那么到底是什么呢?俗话说得好,易求无价宝,难得有情妻,男人的一辈子在风光锦绣都比不过嫁一个如意妻子,从此衣食无忧、风雨有人蔽,只要相妻教子尽享天伦。
白皖是前途光明事业有成的好男子,可就这样一个男子依然向往着安靖男子千百年来的追求,被妻子宠爱被妻子养着,儿女绕膝,幸福美满。话说白皖从鹤舞来到京城,看到小女儿后但觉人生万事足,某日便起了辞官之心。于是某年某月某日,月白风清,花香入窗的时候,玉藻前扯着难得空闲的丈夫登家中小楼赏月。两人谈诗论文,相对饮酒,白皖但觉得这辈子没有那么高兴过,纵然金马玉堂也抵不过此时一刻。忽然对妻子道:"玉,有一件事我想了很久,你听听好不好?"他眼帘半垂,柔声道:"玉,我辞了官,回来专心伺候你,照顾衣罗可好?"
白皖过去也听说过别的人家遇到这种情形时的样子,据说那当妻子的总是感动万分,甚至当即抱住夫婿说"我早有这样的想法,就怕委屈了你,你能如此,再好不过了,往后就在家里享享福,我会好好照顾你疼爱你的。"

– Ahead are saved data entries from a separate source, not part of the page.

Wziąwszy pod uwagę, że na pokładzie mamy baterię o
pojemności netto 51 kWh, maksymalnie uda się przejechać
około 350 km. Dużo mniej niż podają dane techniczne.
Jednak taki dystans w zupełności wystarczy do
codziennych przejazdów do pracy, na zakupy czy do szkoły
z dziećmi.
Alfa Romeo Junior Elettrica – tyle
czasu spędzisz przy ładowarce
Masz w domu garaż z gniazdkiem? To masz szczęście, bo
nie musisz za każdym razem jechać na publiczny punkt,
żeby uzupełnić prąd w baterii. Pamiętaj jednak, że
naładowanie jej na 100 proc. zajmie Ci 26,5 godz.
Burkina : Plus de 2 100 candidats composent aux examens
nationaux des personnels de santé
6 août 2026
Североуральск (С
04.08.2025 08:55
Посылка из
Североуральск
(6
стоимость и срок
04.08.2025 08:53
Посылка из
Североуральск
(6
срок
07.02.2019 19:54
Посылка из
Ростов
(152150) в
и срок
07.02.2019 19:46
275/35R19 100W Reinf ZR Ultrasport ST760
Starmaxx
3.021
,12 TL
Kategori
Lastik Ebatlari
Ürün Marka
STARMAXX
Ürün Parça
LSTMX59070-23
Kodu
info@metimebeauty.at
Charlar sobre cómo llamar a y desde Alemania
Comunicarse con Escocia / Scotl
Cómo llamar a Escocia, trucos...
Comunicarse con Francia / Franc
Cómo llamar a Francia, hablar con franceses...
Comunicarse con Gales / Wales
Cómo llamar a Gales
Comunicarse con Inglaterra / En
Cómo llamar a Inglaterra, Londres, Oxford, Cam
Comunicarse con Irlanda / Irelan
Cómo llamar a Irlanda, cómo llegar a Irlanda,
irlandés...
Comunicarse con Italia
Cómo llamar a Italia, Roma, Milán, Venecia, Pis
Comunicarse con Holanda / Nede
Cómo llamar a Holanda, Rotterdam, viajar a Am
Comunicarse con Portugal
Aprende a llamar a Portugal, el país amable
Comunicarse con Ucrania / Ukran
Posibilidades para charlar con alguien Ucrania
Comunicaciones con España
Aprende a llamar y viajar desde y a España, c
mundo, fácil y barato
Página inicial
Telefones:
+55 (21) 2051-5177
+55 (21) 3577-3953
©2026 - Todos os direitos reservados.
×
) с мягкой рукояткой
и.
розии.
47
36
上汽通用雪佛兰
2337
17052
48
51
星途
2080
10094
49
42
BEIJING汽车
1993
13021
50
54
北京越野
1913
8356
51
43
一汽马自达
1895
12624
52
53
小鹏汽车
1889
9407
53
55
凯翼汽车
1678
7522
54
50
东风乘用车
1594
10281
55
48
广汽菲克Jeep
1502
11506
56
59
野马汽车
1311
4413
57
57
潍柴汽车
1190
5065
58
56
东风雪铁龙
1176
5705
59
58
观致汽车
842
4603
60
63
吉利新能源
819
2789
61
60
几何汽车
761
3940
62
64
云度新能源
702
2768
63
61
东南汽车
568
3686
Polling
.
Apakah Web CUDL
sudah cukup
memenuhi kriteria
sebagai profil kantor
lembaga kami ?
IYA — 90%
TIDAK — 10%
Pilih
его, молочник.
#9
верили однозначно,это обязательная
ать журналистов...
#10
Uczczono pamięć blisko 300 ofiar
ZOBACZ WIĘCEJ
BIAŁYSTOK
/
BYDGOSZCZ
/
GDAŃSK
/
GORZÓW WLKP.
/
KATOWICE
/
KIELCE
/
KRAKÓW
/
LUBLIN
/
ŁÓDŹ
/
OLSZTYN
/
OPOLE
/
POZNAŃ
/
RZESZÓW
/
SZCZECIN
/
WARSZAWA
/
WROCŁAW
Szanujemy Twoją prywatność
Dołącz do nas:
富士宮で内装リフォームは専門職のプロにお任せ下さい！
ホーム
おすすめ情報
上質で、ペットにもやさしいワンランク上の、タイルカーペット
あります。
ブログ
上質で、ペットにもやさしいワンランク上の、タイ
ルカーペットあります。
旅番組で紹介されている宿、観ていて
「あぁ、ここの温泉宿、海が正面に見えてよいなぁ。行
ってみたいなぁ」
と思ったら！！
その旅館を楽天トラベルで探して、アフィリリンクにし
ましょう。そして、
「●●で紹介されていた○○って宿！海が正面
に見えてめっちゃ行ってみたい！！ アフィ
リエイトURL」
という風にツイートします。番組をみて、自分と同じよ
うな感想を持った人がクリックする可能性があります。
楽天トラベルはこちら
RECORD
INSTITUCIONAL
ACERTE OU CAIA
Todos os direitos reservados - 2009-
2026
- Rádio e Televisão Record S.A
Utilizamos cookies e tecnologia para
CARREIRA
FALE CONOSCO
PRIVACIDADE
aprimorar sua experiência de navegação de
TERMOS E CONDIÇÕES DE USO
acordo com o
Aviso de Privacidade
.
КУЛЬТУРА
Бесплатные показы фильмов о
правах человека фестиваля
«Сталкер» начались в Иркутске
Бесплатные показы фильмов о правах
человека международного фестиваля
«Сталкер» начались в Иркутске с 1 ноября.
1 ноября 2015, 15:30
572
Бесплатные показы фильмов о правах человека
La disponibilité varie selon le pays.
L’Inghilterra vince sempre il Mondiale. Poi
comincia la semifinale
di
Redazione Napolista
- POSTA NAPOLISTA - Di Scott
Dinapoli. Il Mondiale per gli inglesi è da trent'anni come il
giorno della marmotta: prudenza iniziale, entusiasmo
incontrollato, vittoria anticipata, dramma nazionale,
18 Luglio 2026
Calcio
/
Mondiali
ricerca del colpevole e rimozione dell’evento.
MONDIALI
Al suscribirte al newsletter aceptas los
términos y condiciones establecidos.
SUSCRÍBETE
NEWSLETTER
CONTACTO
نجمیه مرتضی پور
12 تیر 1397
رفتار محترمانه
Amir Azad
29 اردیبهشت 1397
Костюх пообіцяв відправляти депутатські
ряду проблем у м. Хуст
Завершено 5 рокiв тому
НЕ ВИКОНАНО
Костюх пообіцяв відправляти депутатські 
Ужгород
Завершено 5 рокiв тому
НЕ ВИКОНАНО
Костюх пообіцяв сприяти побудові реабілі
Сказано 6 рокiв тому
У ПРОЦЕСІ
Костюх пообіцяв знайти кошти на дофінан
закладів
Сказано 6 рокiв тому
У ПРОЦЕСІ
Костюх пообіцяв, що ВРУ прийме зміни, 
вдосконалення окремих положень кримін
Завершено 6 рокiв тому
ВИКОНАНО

然而,玉藻前一听此话眼睛瞪得滚圆,嘴角当下就耷拉下来了:"什么什么?你居然要辞官?你这个三阶官要回家吃吃喝喝过好日子,却让我这个四阶了三四年都没有一点上进的人来吃苦受累、开家立系、封夫荫女么?大神官还说我的心肝宝贝小衣罗是清贵命,这个清贵还着落在你这个爹爹身上啊啊啊啊--"
"可是--"
"没有可是,不好!不行!"
他垂头丧气偃旗息鼓。过了几年夫妻两个的公务都越来越忙,渐渐聚少离多,白皖觉得这不是个办法,旧事重提,玉藻前还是两个字"不行!"白皖跳脚说我做夫婿的本就该以伺候你为主,还有衣罗越来越大,需要教导--
玉藻前一个瞪眼:"家里几十个仆人,两个先生还差你一个来伺候我教导衣罗么?这种事花钱就有人来做,可是他们能为我们家开家立系,能让衣罗清贵么?"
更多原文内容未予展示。